Envoi de chars lourds: la France hésite

Les Britanniques ont annoncé l’envoi de chars lourds Challenger 2 à Kiev, une première pour un pays occidental. Alors que les signes d’une offensive russe dans les semaines ou mois à ve­nir semblent se dessiner, Paris hésite à franchir ce cap. Jusqu’à quand ?

Après l’annonce d’envoi de blindés légers, la France va-t-elle envoyer du « lourd » en Ukraine, en l’occurrence, des chars Leclerc ? Une course contre-la-montre paraît être lancée dans le camp occidental pour fournir à Kiev des moyens de se défendre, notamment dans l’est du pays.

Après la Grande-Bretagne, qui a promis samedi 14 chars lourds Challenger 2, la France hésite. « Cela reste une hypothèse. On s’adaptera en fonction de la situation, c’est une question de timing et d’utilité pour les Ukrainiens », souligne-t-on dans l’entourage du président Macron. Incontestablement, la question des Leclerc est dans les tuyaux depuis plusieurs jours, alors que le partenaire allemand songe, lui, à envoyer ses chars de combat Léopard 2.

Des annonces vendredi 20/01/2023 ?

Problème : le constructeur de ce dernier, Rheinmetall, affirme qu’il ne pourra pas en livrer avant 2024. La visite lundi outre-Rhin du Premier ministre polonais visait à accélérer une décision forte de Berlin (alors que la ministre de la Défense allemande vient de démissionner).

Des annonces majeures de la France et de l’Allemagne pourraient-elles ainsi intervenir vendredi, sur la base américaine de Ramstein, lors d’une réunion des pays alliés de l’Ukraine ? C’est possible.

L’Élysée assure à ce stade que Paris « fournira des équipements en concertation avec les partenaires », et anticipe finalement une « une offensive russe au printemps » renforcée par une nouvelle phase de la conscription, comme le prédisent de nombreux experts militaires. Passer de la livraison de blindés légers à des chars de combat illustre une montée en puissance du soutien occidental.

À Paris, on se montre toutefois prudent pour toujours éviter « d’entrer en co-belligérance », sans avoir de certitudes sur « la ligne rouge » à ne pas dépasser, vu de Moscou. Autre écueil : déshabiller l’armée française en cas de conflit de haute intensité et dans une guerre amenée à durer.

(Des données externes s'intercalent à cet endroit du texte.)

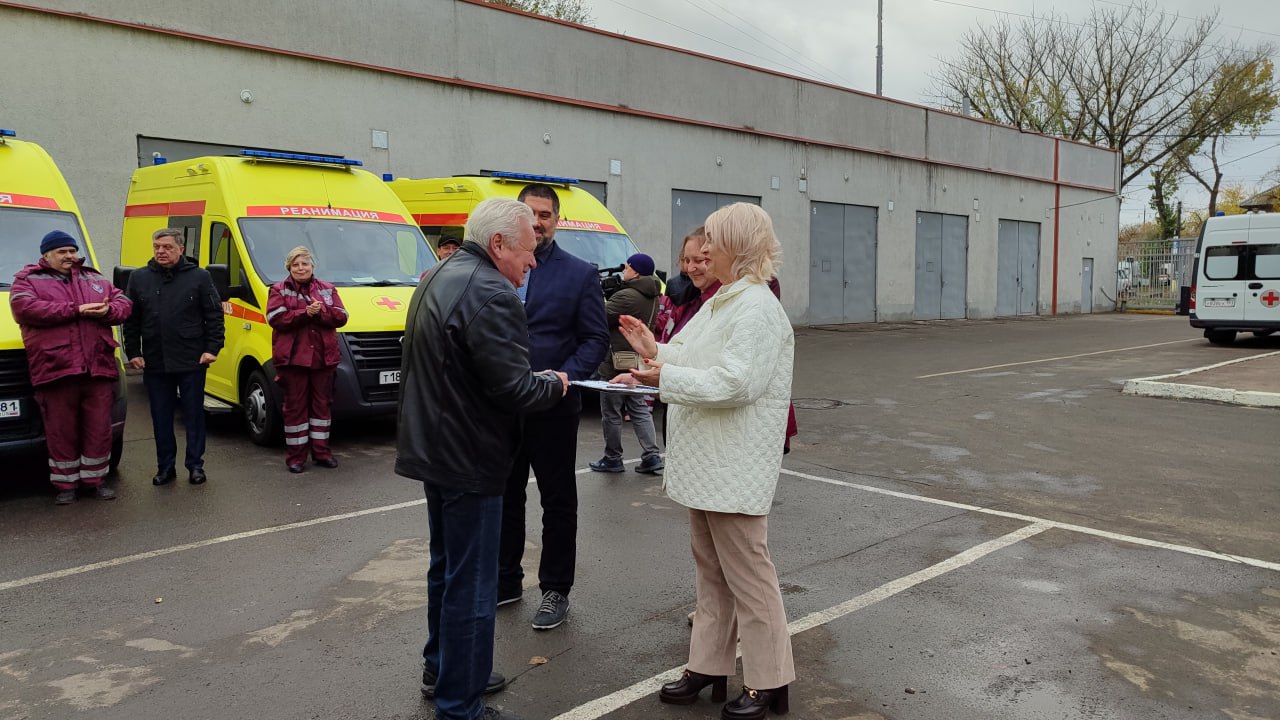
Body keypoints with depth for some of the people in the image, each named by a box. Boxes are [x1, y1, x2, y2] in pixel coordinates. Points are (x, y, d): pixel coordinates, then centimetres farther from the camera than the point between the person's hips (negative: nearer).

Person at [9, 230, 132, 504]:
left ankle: (95, 479, 21)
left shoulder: (95, 280, 20)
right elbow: (24, 307, -12)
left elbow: (123, 302, 14)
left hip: (98, 368, 3)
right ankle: (65, 485, 15)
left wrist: (108, 311, -11)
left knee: (99, 429, 7)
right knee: (62, 432, 3)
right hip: (56, 368, -3)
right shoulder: (27, 280, 7)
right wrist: (76, 310, -15)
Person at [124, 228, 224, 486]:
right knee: (161, 418, 9)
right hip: (154, 363, 3)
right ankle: (165, 467, 20)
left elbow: (214, 316, -1)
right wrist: (133, 352, 4)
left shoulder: (199, 277, 0)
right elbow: (130, 320, 11)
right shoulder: (139, 278, 8)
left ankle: (195, 465, 15)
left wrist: (212, 348, -8)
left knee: (194, 415, 5)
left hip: (192, 362, -3)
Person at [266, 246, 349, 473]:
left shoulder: (328, 289, 13)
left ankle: (321, 452, 18)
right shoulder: (278, 290, 5)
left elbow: (341, 317, 2)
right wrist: (305, 313, -18)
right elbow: (275, 319, -10)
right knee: (296, 406, 1)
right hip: (292, 358, -3)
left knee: (322, 405, 9)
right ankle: (295, 456, 8)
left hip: (323, 358, 3)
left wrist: (321, 311, -16)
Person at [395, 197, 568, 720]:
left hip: (432, 446, 10)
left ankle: (441, 670, 38)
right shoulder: (490, 294, -21)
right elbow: (512, 389, -25)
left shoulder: (437, 279, 11)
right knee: (470, 584, 1)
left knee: (447, 567, 23)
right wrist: (553, 383, -4)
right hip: (468, 460, -10)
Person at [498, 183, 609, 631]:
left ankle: (555, 591, 21)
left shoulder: (581, 274, -2)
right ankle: (505, 581, 32)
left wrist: (565, 377, -18)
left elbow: (596, 338, -4)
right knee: (505, 497, 15)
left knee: (558, 503, 8)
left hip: (552, 407, -3)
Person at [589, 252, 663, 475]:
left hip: (617, 364, -9)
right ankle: (651, 456, 10)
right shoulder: (652, 297, 9)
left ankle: (612, 459, 12)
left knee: (611, 414, 4)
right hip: (639, 362, 9)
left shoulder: (627, 297, -22)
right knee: (640, 410, 14)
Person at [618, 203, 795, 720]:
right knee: (710, 568, 17)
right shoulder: (723, 301, 15)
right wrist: (656, 350, 11)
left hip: (734, 468, -10)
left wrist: (666, 377, -24)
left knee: (746, 573, 0)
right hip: (707, 464, 10)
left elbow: (735, 382, -25)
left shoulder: (757, 308, -17)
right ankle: (708, 666, 29)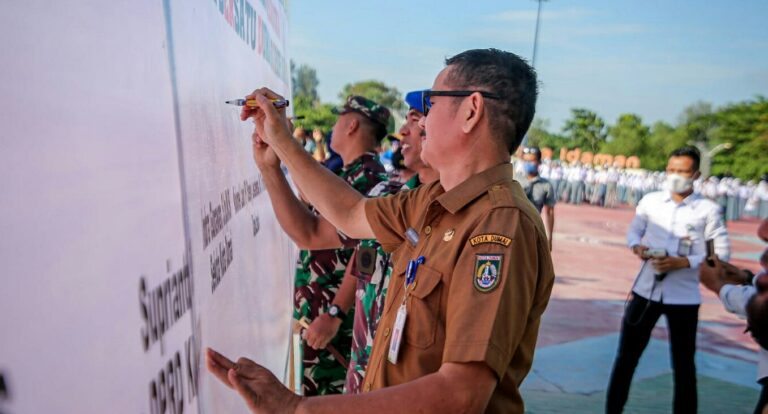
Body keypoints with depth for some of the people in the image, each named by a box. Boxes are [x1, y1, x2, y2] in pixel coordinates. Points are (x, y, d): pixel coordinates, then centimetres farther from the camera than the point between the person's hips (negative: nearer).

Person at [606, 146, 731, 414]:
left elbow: (722, 253, -4)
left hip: (683, 296, -2)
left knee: (683, 365, 11)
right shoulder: (650, 201, 1)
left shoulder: (708, 210, -5)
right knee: (626, 357, 11)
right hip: (646, 290, 2)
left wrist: (686, 262, -18)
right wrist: (637, 247, -11)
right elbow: (634, 231, 12)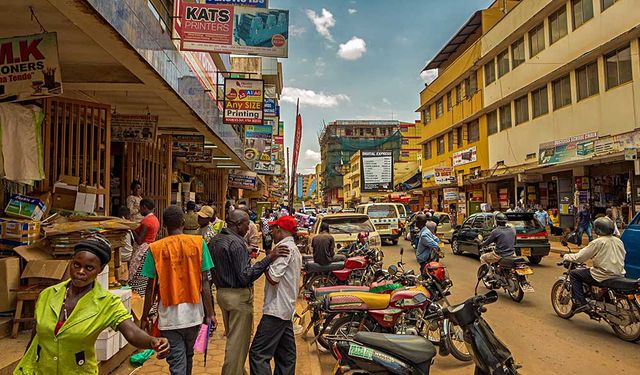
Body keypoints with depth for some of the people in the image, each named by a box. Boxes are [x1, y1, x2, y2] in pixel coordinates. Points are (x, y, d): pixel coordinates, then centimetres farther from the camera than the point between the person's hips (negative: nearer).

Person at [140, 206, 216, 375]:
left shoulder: (156, 248, -6)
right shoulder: (198, 243, -6)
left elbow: (151, 286, -4)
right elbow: (204, 281, -7)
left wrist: (144, 316, 8)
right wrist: (210, 313, -1)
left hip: (169, 315, -1)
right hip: (193, 313, 2)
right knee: (188, 356, 23)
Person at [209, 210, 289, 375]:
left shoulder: (214, 241, 7)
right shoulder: (236, 243, -21)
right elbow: (245, 276, -26)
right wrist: (269, 258, -31)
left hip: (222, 292, 9)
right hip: (239, 296, -9)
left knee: (232, 338, 22)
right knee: (239, 342, 3)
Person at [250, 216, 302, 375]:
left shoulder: (284, 248, -14)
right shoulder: (295, 249, 17)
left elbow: (273, 278, -20)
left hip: (276, 310, -10)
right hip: (288, 309, 10)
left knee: (258, 354, -8)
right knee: (285, 356, 14)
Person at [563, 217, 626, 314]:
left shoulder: (598, 242, -14)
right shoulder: (619, 241, 7)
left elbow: (580, 257, -12)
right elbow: (622, 256, 22)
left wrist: (567, 256, 6)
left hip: (604, 275, -8)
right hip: (619, 275, 8)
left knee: (574, 274, 3)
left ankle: (580, 303, -4)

Citant l’exemple de « négociations » entre Russes et Ukrainiens sur la question des céréales, de la centrale de Zaporijjia ou d’échanges de prisonniers, un conseiller du président français veut y déceler une toute petite éclaircie dans le brouillard hivernal. « Notre espoir est de dessiner un chemin de sortie de crise, en élaborant des scénarios. On ne souhaite ni un conflit gelé, ni la défaite totale d’un camp ou de  l’autre, répète-t-on. Nous soutenons l’Ukraine et souhaitons sa victoire et le retour de sa souveraineté, mais nous ne faisons pas la guerre à la Russie, » On dit même que l’instrument du « dialogue » n’est pas totalement fermé entre Macron et Poutine, même si leur dernier échange date de septembre 2022.

Dans l’immédiat, lundi, le Kremlin a promis de « brûler » les chars occidentaux et de poursuivre son opération militaire spéciale. Des exercices aériens qualifiés de « défensifs » par Moscou – se tiennent ces jours-ci à la frontière nord de l’Ukraine.

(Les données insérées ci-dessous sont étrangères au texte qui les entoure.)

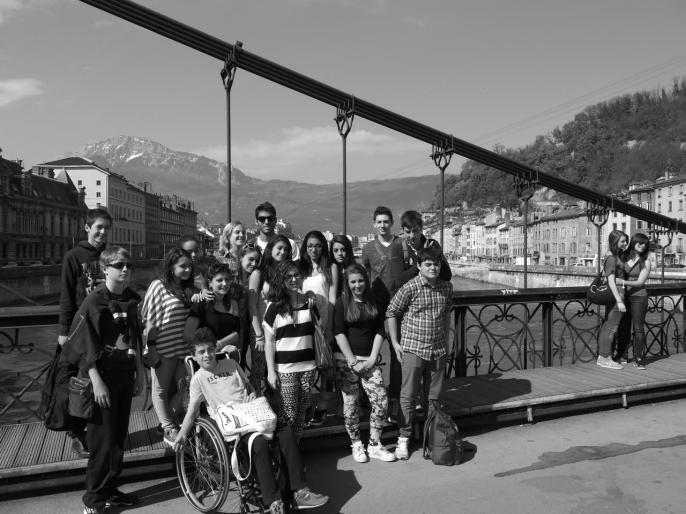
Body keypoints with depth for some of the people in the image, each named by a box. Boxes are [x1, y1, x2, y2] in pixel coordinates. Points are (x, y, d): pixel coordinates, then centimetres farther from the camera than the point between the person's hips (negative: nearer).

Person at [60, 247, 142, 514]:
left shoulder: (133, 299, 6)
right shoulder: (94, 301, -12)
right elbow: (85, 346, -14)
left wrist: (139, 371, 13)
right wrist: (97, 382, -18)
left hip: (126, 374, 6)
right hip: (102, 375, -6)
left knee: (119, 436, 12)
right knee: (103, 439, 1)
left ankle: (110, 490, 27)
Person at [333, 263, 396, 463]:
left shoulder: (374, 303, 9)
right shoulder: (341, 304, -2)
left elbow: (379, 332, 7)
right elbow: (339, 334, -8)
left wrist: (372, 358, -4)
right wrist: (353, 362, -13)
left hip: (368, 360, 3)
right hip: (345, 360, -3)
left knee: (381, 401, -3)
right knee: (350, 404, 2)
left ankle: (374, 445, 14)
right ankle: (356, 445, 22)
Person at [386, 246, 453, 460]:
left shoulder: (447, 287, 4)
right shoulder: (410, 288, -11)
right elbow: (391, 313, -4)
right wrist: (395, 342, -5)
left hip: (438, 350, 4)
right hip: (413, 349, -4)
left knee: (434, 396, 13)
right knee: (408, 395, 2)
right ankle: (403, 438, 14)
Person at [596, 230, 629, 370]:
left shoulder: (617, 256, 9)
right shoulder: (611, 258, -18)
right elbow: (611, 281, -24)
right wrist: (619, 301, -28)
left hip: (614, 294, 10)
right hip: (614, 295, -10)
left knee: (607, 327, 13)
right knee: (612, 328, -4)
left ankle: (602, 357, 20)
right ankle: (605, 359, 2)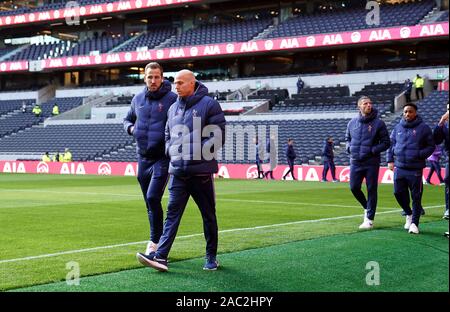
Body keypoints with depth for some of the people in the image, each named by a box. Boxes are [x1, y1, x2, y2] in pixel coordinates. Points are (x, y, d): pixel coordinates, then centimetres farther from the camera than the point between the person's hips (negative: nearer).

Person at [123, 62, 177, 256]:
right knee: (150, 203, 11)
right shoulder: (138, 99, 10)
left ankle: (155, 242, -7)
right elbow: (127, 120, 24)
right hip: (143, 158, 6)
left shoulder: (172, 99, -6)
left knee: (153, 198, -17)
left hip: (163, 158, -5)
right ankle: (158, 241, 23)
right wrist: (131, 128, 4)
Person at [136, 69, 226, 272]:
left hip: (201, 170, -5)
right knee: (172, 213, -3)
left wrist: (198, 152, -15)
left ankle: (211, 257, 17)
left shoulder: (209, 104, -4)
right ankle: (161, 256, -10)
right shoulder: (173, 108, 14)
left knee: (208, 215, 6)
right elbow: (168, 136, 23)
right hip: (177, 170, 5)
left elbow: (218, 135, -9)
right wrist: (171, 151, 3)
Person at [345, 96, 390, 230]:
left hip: (371, 163, -4)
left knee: (371, 190, 0)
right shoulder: (352, 123, 7)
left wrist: (373, 150, -14)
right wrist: (349, 148, 3)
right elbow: (347, 138, 22)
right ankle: (367, 207, 31)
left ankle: (369, 219, 8)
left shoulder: (378, 123, -4)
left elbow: (386, 142, -2)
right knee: (354, 187, 4)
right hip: (355, 162, 4)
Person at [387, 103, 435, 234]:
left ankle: (414, 223, 6)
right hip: (399, 168, 4)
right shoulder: (398, 127, 10)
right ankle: (409, 214, 29)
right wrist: (390, 160, 7)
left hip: (415, 169, -4)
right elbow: (391, 144, 16)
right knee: (398, 192, 5)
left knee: (416, 197, -1)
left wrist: (420, 155, -14)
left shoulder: (423, 128, -1)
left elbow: (431, 146, 2)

Signe anodin ? Un scénario presque identique, avec des manœuvres russes et biélorusses, s’était déroulé à l’hiver 2022. Juste avant l’invasion du 24 février 2022.


Xavier Frere – Le Dauphiné Libéré. 17/01/2023


Une réflexion sur “Envoi de chars lourds: la France hésite

  1. bernarddominik 18/01/2023 / 17:40

    La Russie peut mettre 3000 chars en ligne. La livraison de 14 chars alors que Zelensky en réclame 200, c’est à dire la totalité de ce dont disposent la France ou l’Angleterre. Il faut regarder la réalité en face, on peut faire durer la guerre mais on ne peut pas faire gagner l’Ukraine. Alors faire durer la guerre pourquoi? Pour affaiblir la Russie avec la vie des ukrainiens. Les allemands traînent des pieds car ils ont compris l’engrenage. Avec sa torpille Poseidon la Russie peut faire de gros dégâts en Angleterre et en France en rayant de la carte les villes côtières et ceci sans attaque directe. Alors que fait on? On continue?